(Data excerpts)
_ _ _ _ _

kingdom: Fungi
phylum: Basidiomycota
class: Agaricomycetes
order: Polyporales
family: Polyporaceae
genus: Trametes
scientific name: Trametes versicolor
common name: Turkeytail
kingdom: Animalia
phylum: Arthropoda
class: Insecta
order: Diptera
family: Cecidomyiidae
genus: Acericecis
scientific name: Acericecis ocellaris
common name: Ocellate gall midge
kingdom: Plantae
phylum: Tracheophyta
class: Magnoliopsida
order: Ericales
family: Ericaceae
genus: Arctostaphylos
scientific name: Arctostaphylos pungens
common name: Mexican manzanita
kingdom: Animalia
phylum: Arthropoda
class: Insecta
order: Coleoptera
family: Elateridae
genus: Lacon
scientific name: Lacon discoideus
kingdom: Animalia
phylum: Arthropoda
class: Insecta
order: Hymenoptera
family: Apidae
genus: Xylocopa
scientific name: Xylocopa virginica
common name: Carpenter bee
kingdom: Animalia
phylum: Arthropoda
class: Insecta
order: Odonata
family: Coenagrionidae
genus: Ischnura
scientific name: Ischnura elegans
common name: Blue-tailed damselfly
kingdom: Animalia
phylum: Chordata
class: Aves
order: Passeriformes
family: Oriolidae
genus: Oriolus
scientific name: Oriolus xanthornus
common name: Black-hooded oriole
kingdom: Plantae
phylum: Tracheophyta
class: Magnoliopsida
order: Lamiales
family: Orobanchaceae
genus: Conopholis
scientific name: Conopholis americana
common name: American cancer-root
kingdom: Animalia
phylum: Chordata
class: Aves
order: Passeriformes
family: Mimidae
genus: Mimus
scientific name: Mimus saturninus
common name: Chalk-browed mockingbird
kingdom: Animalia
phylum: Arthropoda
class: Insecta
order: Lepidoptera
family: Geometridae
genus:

_ _ _ _ _

What this task involves: Return each line in the listing above unchanged, from the first to the last.

Written solution:
kingdom: Fungi
phylum: Basidiomycota
class: Agaricomycetes
order: Polyporales
family: Polyporaceae
genus: Trametes
scientific name: Trametes versicolor
common name: Turkeytail
kingdom: Animalia
phylum: Arthropoda
class: Insecta
order: Diptera
family: Cecidomyiidae
genus: Acericecis
scientific name: Acericecis ocellaris
common name: Ocellate gall midge
kingdom: Plantae
phylum: Tracheophyta
class: Magnoliopsida
order: Ericales
family: Ericaceae
genus: Arctostaphylos
scientific name: Arctostaphylos pungens
common name: Mexican manzanita
kingdom: Animalia
phylum: Arthropoda
class: Insecta
order: Coleoptera
family: Elateridae
genus: Lacon
scientific name: Lacon discoideus
kingdom: Animalia
phylum: Arthropoda
class: Insecta
order: Hymenoptera
family: Apidae
genus: Xylocopa
scientific name: Xylocopa virginica
common name: Carpenter bee
kingdom: Animalia
phylum: Arthropoda
class: Insecta
order: Odonata
family: Coenagrionidae
genus: Ischnura
scientific name: Ischnura elegans
common name: Blue-tailed damselfly
kingdom: Animalia
phylum: Chordata
class: Aves
order: Passeriformes
family: Oriolidae
genus: Oriolus
scientific name: Oriolus xanthornus
common name: Black-hooded oriole
kingdom: Plantae
phylum: Tracheophyta
class: Magnoliopsida
order: Lamiales
family: Orobanchaceae
genus: Conopholis
scientific name: Conopholis americana
common name: American cancer-root
kingdom: Animalia
phylum: Chordata
class: Aves
order: Passeriformes
family: Mimidae
genus: Mimus
scientific name: Mimus saturninus
common name: Chalk-browed mockingbird
kingdom: Animalia
phylum: Arthropoda
class: Insecta
order: Lepidoptera
family: Geometridae
genus:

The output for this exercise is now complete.